Par ailleurs, aux termes de l’article 1103 du code civil, les contrats légalement formés tiennent lieu de loi à ceux qui les ont faits.
En application de l’article 9 du code de procédure civile il incombe à chaque partie de prouver conformément à la loi les faits nécessaires au succès de sa prétention et, selon l’article 1353 du code civil, celui qui réclame l’exécution d’une obligation doit la prouver et réciproquement, celui qui se prétend libéré doit justifier le paiement ou le fait qui a produit l’extinction de son obligation.
En l’espèce, il résulte de la lecture du courrier adressé par Mme [K] à Me [A] le 23 février 2014 que le recouvrement de la somme de 8 500 ', correspondant au solde du prêt antérieurement consenti à son compagnon décédé, n’était nullement acquis lorsqu’elle a sollicité ses services ; que d’ailleurs, cette incertitude sur le recouvrement de cette somme est corroborée par le fait que Mme [K] a interrogé le notaire sur la prise en compte de sa créance dans la liquidation de la succession par mail du 8 octobre 2015, ce qui lui a été confirmé par le courrier du 16 octobre 2015 qu’elle produit aux débats.
Il n’est pas établi qu’elle a porté cette information à la connaissance de Me [A], de même façon qu’elle ne l’a pas informé de sa renonciation au legs, de sorte que celui-ci l’informait dans son courrier du 17 décembre 2015 des suites financières de sa renonciation au nombre desquelles la créance de 8 500 ' devait apparaître au passif de laditre succession.
Par la suite, Me [A] a systématiquement attiré l’attention du notaire sur la prise en compte de la créance de Mme [K].

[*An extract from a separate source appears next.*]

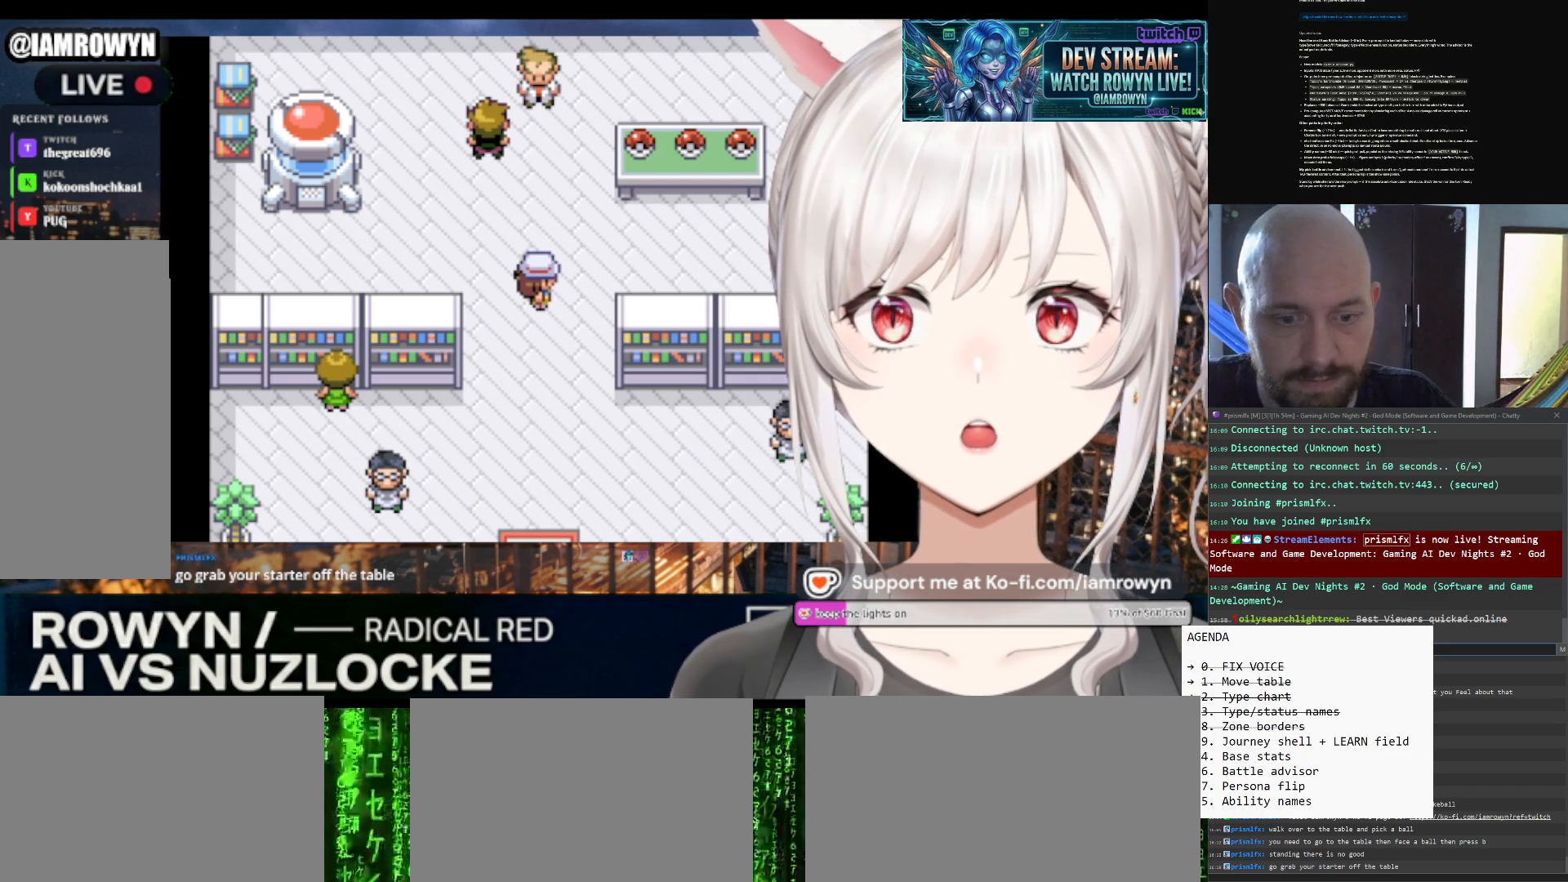
{"buttons": ["A"], "events": []}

Ces constatations amènent à considérer que Me [A] a bien été mandaté par Mme [K] pour assurer le recouvrement de sa créance de 8 500 ' sur la succession ; qu’il a valablement calculé sur la base de celle-ci le montant des honoraires de résultat qui lui étaient contractuellement dus et que c’est à bon droit que M. le Bâtonnier a fixé les honoraires dus à Me [C] [A] à la somme de 1 416 ' TTC.

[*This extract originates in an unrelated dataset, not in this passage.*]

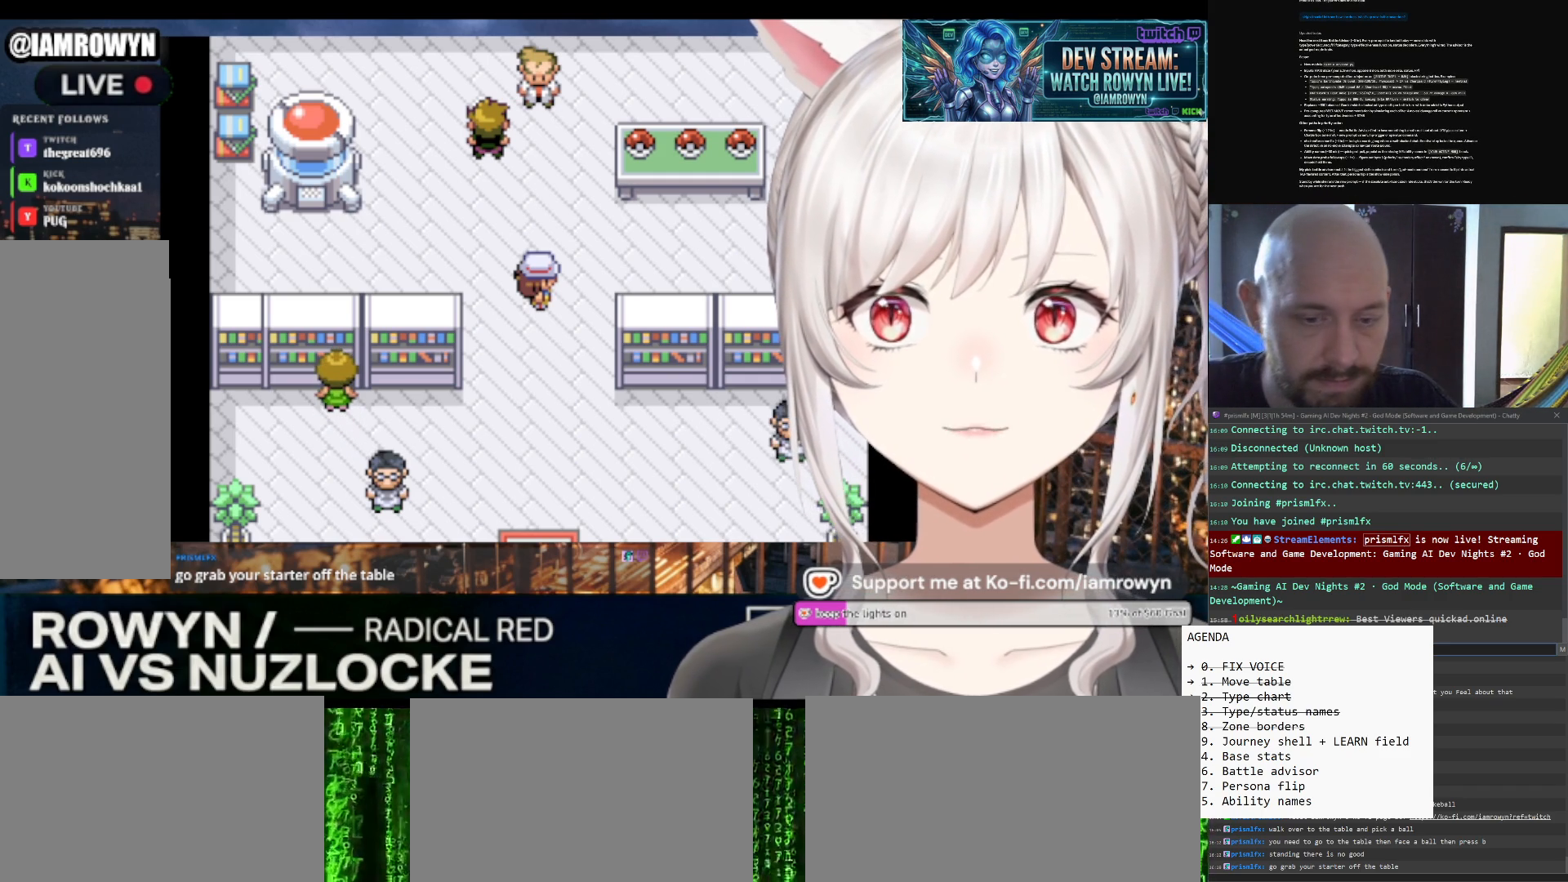
{"buttons": ["A"], "events": []}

Il sera relevé superfétatoirement que Mme [K] n’a pas saisi Me [A] en première intention pour faire annuler le protocole d’accord signé le 6 janvier 2012 ainsi qu’elle le soutient dans son recours, le courrier du 23 février 2024 ne faisant pas mention d’une telle demande ni d’ailleurs la convention d’honoraires, celle-ci n’ayant envisagé cette démarche que dans courrier du 18 mai 2015 sans que par la suite aucun autre document de la procédure ne démontre qu’elle aurait persisté dans cette intention auprès de celui-ci alors qu’elle interrogeait par la suite le notaire sur la validité toutjours actuelle du protocole, lequel lui répondait positivement dans son courrier du 16 octobre 2015.
PAR CES MOTIFS
Statuant publiquement, contradictoirement en matière de contestation d’honoraires d’avocat ;
— Confirmons l’ordonnance rendue par M. le Bâtonnier de l’ordre des avocats au barreau de Toulon le 10 décembre 2021 ayant fixé à la somme de 1416 ' TTC (mille quatre cent seize euros) le montant des honoraires dus par Mme [U] [K] à Me [C] [A] ;
— Condamnons Mme [U] [K] au paiement des entiers dépens de l’instance.